§ **Problem details**:
Down to the last line, print the data that follows exactly, without its pictures.

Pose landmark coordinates
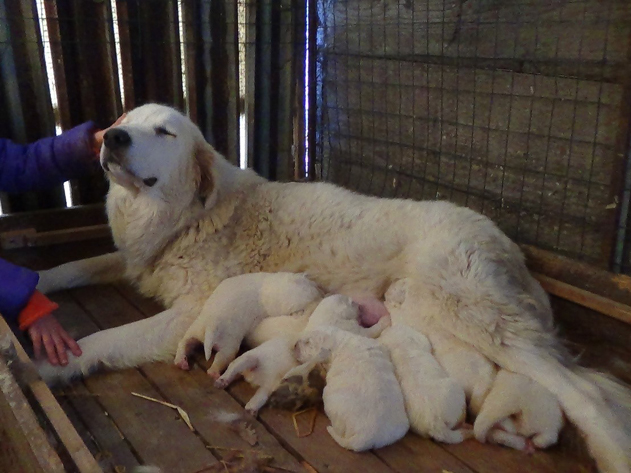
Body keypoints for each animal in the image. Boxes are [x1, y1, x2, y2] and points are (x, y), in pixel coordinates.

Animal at [173, 272, 320, 376]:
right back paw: (213, 373)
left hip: (195, 330)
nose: (320, 292)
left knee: (183, 343)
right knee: (220, 361)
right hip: (229, 346)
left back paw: (181, 363)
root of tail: (211, 326)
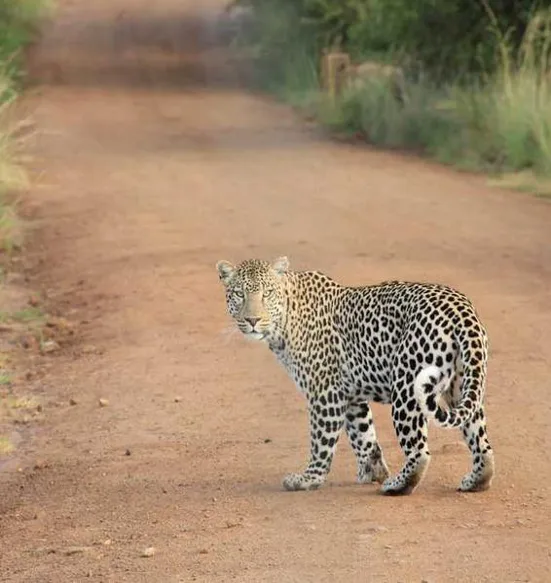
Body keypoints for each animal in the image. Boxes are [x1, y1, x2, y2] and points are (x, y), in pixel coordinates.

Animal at [216, 256, 495, 495]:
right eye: (239, 294)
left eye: (267, 294)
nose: (252, 320)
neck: (284, 322)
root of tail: (461, 310)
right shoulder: (350, 395)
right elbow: (364, 435)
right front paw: (373, 472)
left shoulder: (325, 392)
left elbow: (321, 440)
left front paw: (309, 478)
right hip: (462, 384)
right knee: (481, 442)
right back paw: (476, 480)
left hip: (407, 387)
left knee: (419, 452)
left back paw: (397, 485)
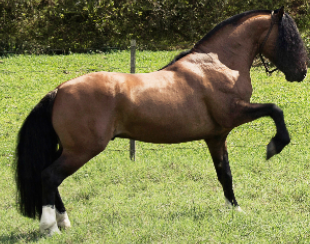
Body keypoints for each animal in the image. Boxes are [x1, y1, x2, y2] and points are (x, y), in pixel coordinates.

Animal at [13, 7, 306, 236]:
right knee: (50, 176)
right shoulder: (233, 114)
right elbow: (275, 110)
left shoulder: (216, 135)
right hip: (82, 150)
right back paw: (50, 227)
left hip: (69, 149)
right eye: (290, 37)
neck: (217, 64)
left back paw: (64, 222)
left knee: (51, 177)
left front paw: (235, 208)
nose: (302, 72)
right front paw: (275, 146)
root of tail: (59, 90)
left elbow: (225, 174)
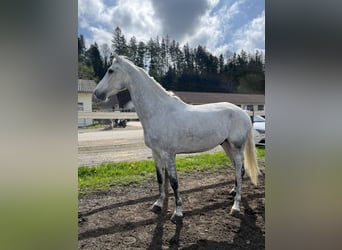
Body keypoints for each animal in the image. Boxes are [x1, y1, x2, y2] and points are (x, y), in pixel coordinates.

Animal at [93, 53, 260, 224]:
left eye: (111, 70)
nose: (97, 93)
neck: (159, 111)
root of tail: (243, 112)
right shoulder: (156, 153)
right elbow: (160, 179)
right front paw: (158, 205)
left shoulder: (169, 154)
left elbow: (174, 182)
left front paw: (177, 212)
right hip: (226, 145)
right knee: (237, 169)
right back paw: (233, 191)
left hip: (237, 146)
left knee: (240, 169)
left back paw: (236, 207)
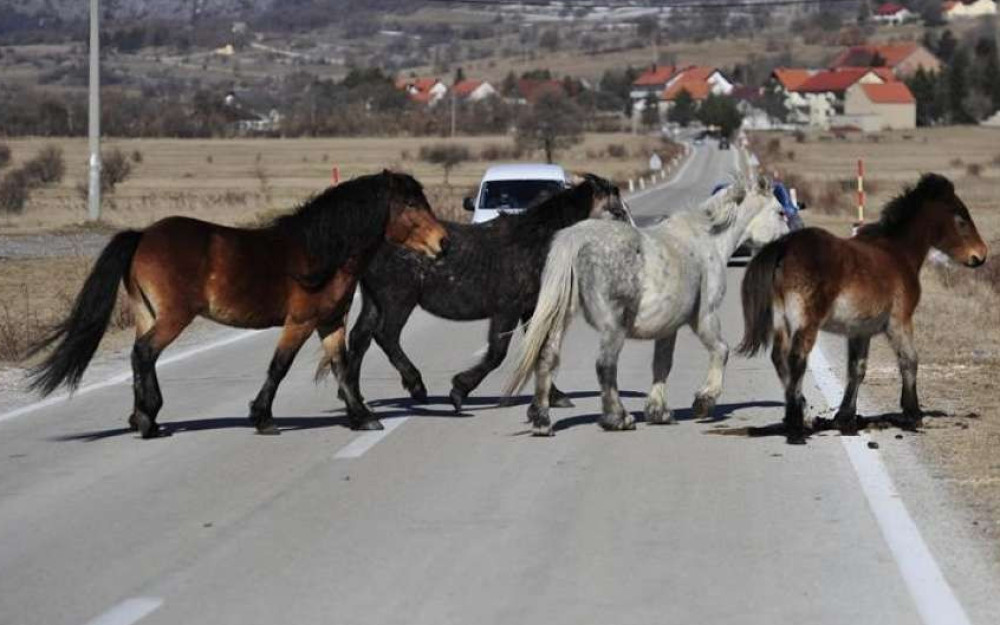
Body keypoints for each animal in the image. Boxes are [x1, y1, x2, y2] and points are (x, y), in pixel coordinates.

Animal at [25, 168, 448, 436]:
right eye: (410, 204)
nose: (443, 243)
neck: (321, 252)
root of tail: (143, 235)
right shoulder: (300, 321)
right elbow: (279, 367)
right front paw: (262, 418)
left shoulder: (330, 323)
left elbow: (342, 367)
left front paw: (361, 416)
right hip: (173, 316)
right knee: (144, 353)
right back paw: (148, 420)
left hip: (147, 313)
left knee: (139, 355)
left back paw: (143, 417)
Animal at [340, 173, 628, 422]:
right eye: (616, 209)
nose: (630, 239)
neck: (535, 241)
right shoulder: (507, 310)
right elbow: (497, 353)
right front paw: (458, 391)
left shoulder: (530, 308)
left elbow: (540, 348)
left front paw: (555, 396)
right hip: (398, 300)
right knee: (385, 335)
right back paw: (416, 386)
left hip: (375, 301)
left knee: (359, 339)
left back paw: (352, 398)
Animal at [508, 176, 788, 434]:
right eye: (781, 212)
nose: (787, 247)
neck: (707, 240)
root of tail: (576, 237)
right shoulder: (705, 316)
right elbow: (721, 350)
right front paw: (704, 401)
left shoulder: (669, 327)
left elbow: (662, 364)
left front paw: (658, 412)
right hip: (613, 326)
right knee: (605, 365)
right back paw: (618, 419)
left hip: (561, 318)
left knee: (546, 357)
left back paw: (542, 420)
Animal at [740, 172, 988, 444]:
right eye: (961, 219)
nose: (980, 255)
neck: (897, 253)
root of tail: (784, 247)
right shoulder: (899, 321)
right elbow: (909, 360)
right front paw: (913, 413)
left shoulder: (860, 330)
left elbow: (856, 369)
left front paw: (845, 417)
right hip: (805, 322)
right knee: (796, 359)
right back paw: (796, 425)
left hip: (780, 320)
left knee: (779, 357)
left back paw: (798, 412)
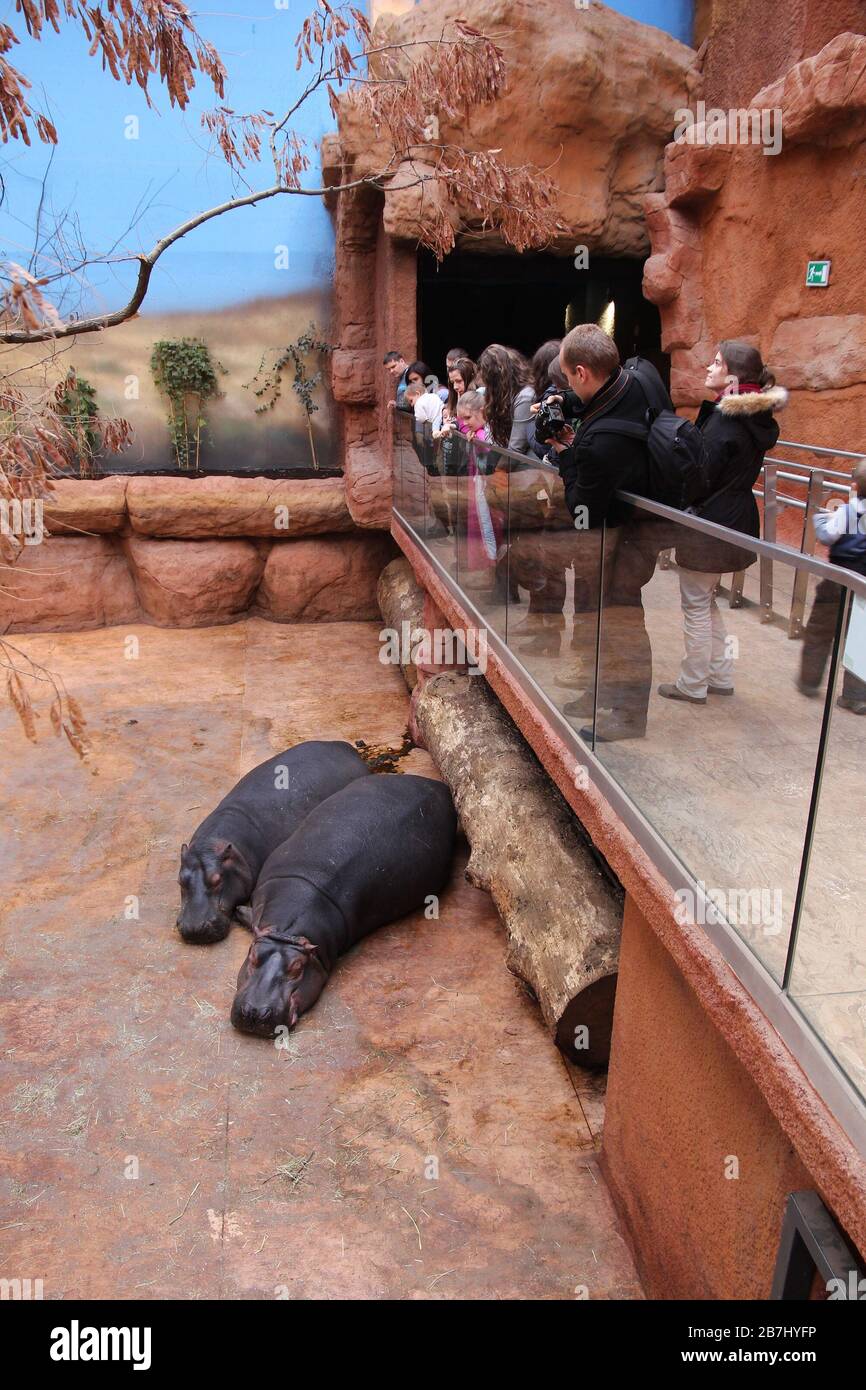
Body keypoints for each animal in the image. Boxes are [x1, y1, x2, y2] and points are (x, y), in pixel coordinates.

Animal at [230, 778, 461, 1039]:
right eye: (252, 955)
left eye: (297, 967)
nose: (256, 1012)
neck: (287, 933)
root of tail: (436, 784)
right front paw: (240, 912)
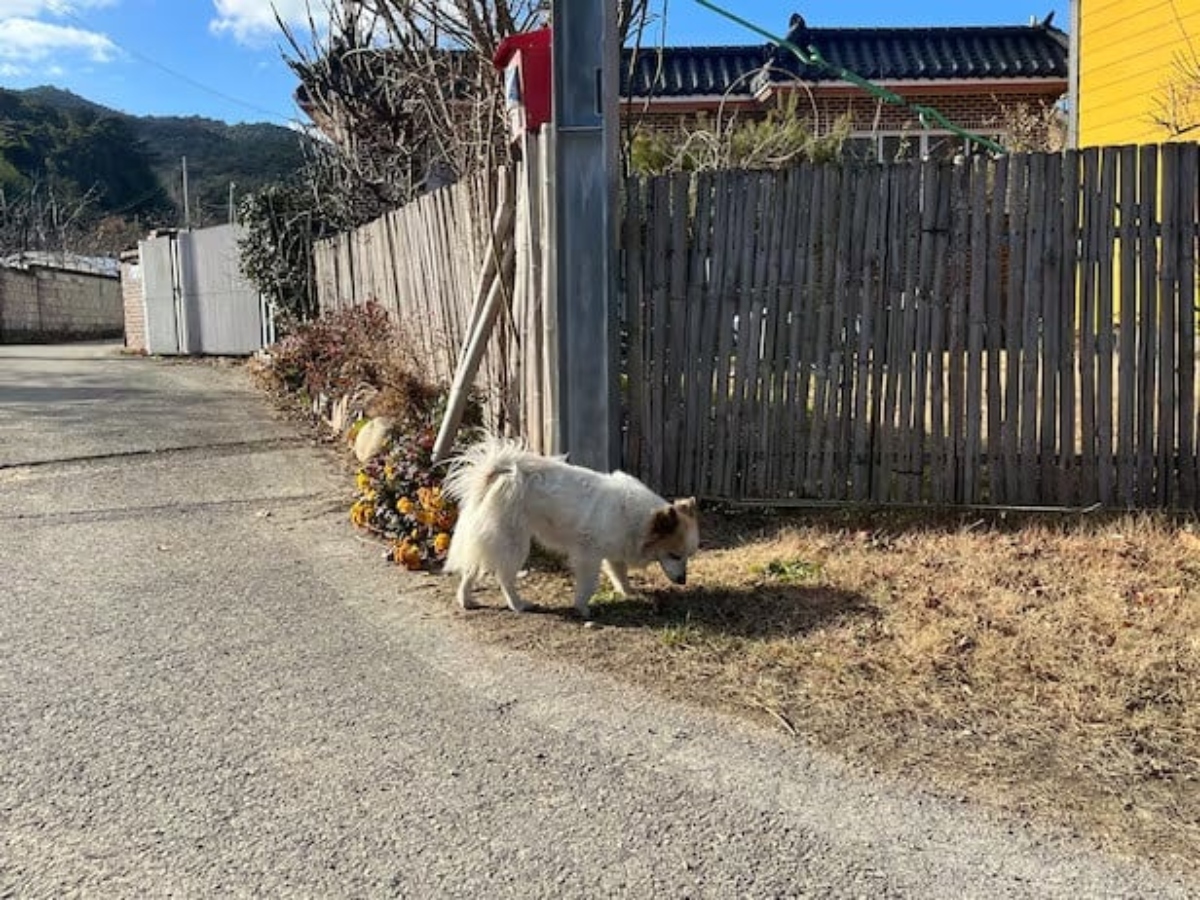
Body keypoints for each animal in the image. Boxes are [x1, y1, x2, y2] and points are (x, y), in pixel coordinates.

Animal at [446, 436, 700, 619]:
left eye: (687, 556)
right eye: (674, 555)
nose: (683, 581)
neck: (638, 518)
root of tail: (501, 475)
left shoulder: (614, 553)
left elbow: (620, 575)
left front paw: (629, 592)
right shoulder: (589, 556)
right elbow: (588, 585)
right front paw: (582, 608)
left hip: (485, 541)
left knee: (470, 571)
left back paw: (466, 601)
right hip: (515, 546)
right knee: (505, 579)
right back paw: (518, 605)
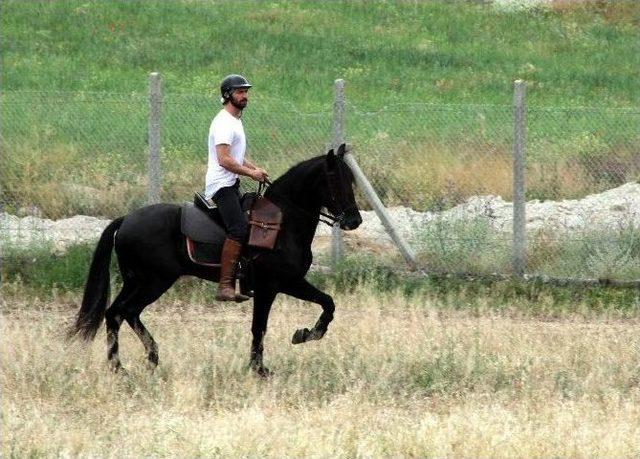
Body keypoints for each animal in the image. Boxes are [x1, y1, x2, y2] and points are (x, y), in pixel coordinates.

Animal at [70, 146, 362, 376]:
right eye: (336, 181)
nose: (354, 220)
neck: (282, 222)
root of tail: (125, 220)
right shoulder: (275, 284)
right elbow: (264, 325)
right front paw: (264, 366)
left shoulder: (283, 284)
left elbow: (327, 304)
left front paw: (302, 337)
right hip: (154, 281)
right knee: (124, 311)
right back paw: (127, 364)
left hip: (136, 281)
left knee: (117, 313)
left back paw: (131, 363)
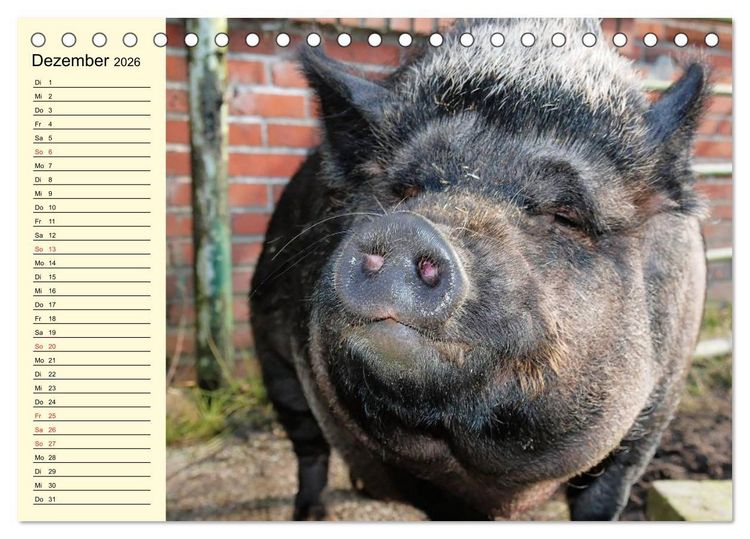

§ **Output for this task**:
Body keypoints for each animal in the image. Boxes are [x1, y1, x2, y2] and points are (x, y), in pixel coordinates.

Animal at [173, 272, 320, 376]:
right back paw: (213, 373)
left hip: (195, 330)
nose: (320, 292)
left knee: (183, 343)
right knee: (220, 361)
right hip: (229, 346)
left back paw: (181, 363)
root of tail: (211, 326)
Body keypoints for each animal in the image. Boxes are [x1, y1, x2, y2] and points are (x, y), in pixel coordinates.

Animal at [216, 256, 495, 495]:
right eye: (239, 294)
left eye: (267, 294)
nose: (252, 320)
neck: (284, 322)
root of tail: (461, 310)
right shoulder: (350, 395)
right elbow: (364, 435)
right front paw: (373, 472)
left shoulder: (325, 392)
left elbow: (321, 440)
left front paw: (309, 478)
right hip: (462, 384)
right knee: (481, 442)
right back paw: (476, 480)
left hip: (407, 387)
left knee: (419, 452)
left back paw: (397, 485)
Body keypoints for each animal in the image. Boxes are [x1, y1, x2, y2] and points are (x, y), in pixel coordinates.

Animal at [13, 7, 306, 236]:
right knee: (50, 176)
right shoulder: (233, 114)
right elbow: (275, 110)
left shoulder: (216, 135)
right hip: (82, 150)
right back paw: (50, 227)
left hip: (69, 149)
right eye: (290, 37)
neck: (217, 64)
left back paw: (64, 222)
left knee: (51, 177)
left front paw: (235, 208)
nose: (302, 72)
right front paw: (275, 146)
root of tail: (59, 90)
left elbow: (225, 174)
Body keypoints for each animal in the image. Boxes are [x1, y1, x2, y2] and points are (x, y), in pixel coordinates.

Animal at [93, 53, 260, 224]:
left eye: (111, 70)
nose: (97, 93)
neck: (159, 111)
root of tail: (243, 112)
right shoulder: (156, 153)
right elbow: (160, 179)
right front paw: (158, 205)
left shoulder: (169, 154)
left elbow: (174, 182)
left front paw: (177, 212)
right hip: (226, 145)
right knee: (237, 169)
right back paw: (233, 191)
left hip: (237, 146)
left knee: (240, 169)
left back paw: (236, 207)
Body keypoints for each animal in the image. Boxes are [x1, y1, x2, y2] and points are (x, y), in pixel coordinates.

Animal at [25, 168, 448, 436]:
right eye: (410, 204)
nose: (443, 243)
neck: (321, 252)
root of tail: (143, 235)
right shoulder: (300, 321)
right elbow: (279, 367)
right front paw: (262, 418)
left shoulder: (330, 323)
left elbow: (342, 367)
left front paw: (361, 416)
right hip: (173, 316)
right knee: (144, 353)
right back paw: (148, 420)
left hip: (147, 313)
left knee: (139, 355)
left back paw: (143, 417)
Animal at [340, 173, 628, 422]:
right eye: (616, 209)
nose: (630, 239)
neck: (535, 241)
right shoulder: (507, 310)
right elbow: (497, 353)
right front paw: (458, 391)
left shoulder: (530, 308)
left elbow: (540, 348)
left front paw: (555, 396)
right hip: (398, 300)
right knee: (385, 335)
right back paw: (416, 386)
left hip: (375, 301)
left knee: (359, 339)
left back paw: (352, 398)
Animal at [508, 176, 788, 434]:
right eye: (781, 212)
nose: (787, 247)
neck: (707, 240)
root of tail: (576, 237)
right shoulder: (705, 316)
right elbow: (721, 350)
right front paw: (704, 401)
left shoulder: (669, 327)
left elbow: (662, 364)
left front paw: (658, 412)
right hip: (613, 326)
right knee: (605, 365)
right back paw: (618, 419)
left hip: (561, 318)
left knee: (546, 357)
left back paw: (542, 420)
Animal at [740, 172, 988, 444]:
right eye: (961, 219)
nose: (980, 255)
neck: (897, 253)
root of tail: (784, 247)
right shoulder: (899, 321)
right elbow: (909, 360)
right front paw: (913, 413)
left shoulder: (860, 330)
left elbow: (856, 369)
left front paw: (845, 417)
right hip: (805, 322)
right knee: (796, 359)
right back paw: (796, 425)
left hip: (780, 320)
left knee: (779, 357)
left back paw: (798, 412)
Body keypoints for each animal in the image. Boxes are [x1, y1, x2, y2] and points are (x, y), in pixel coordinates.

Animal at [230, 778, 461, 1039]:
right eye: (252, 955)
left eye: (297, 967)
nose: (256, 1012)
neck: (287, 933)
root of tail: (436, 784)
right front paw: (240, 912)
Body keypoints for each animal in the image. Boxes are [x1, y1, x2, y2] and points are (x, y), in pixel coordinates.

Animal at [446, 436, 700, 619]:
left eye: (687, 556)
right eye: (674, 555)
nose: (683, 581)
neck: (638, 518)
root of tail: (501, 475)
left shoulder: (614, 553)
left elbow: (620, 575)
left front paw: (629, 592)
right shoulder: (589, 556)
right elbow: (588, 585)
right front paw: (582, 608)
left hip: (485, 541)
left knee: (470, 571)
left back paw: (466, 601)
right hip: (515, 546)
right knee: (505, 579)
right back paw: (518, 605)
Body keypoints for each animal in the image. Boxes are [x1, y1, x2, y2] and points are (x, y), in pixel coordinates.

Animal at [70, 146, 362, 376]:
right eye: (336, 181)
nose: (354, 220)
neck: (282, 222)
root of tail: (125, 220)
right shoulder: (275, 284)
right elbow: (264, 325)
right front paw: (264, 366)
left shoulder: (283, 284)
left elbow: (327, 304)
left front paw: (302, 337)
right hip: (154, 281)
right knee: (124, 311)
right back paw: (127, 364)
left hip: (136, 281)
left knee: (117, 313)
left back paw: (131, 363)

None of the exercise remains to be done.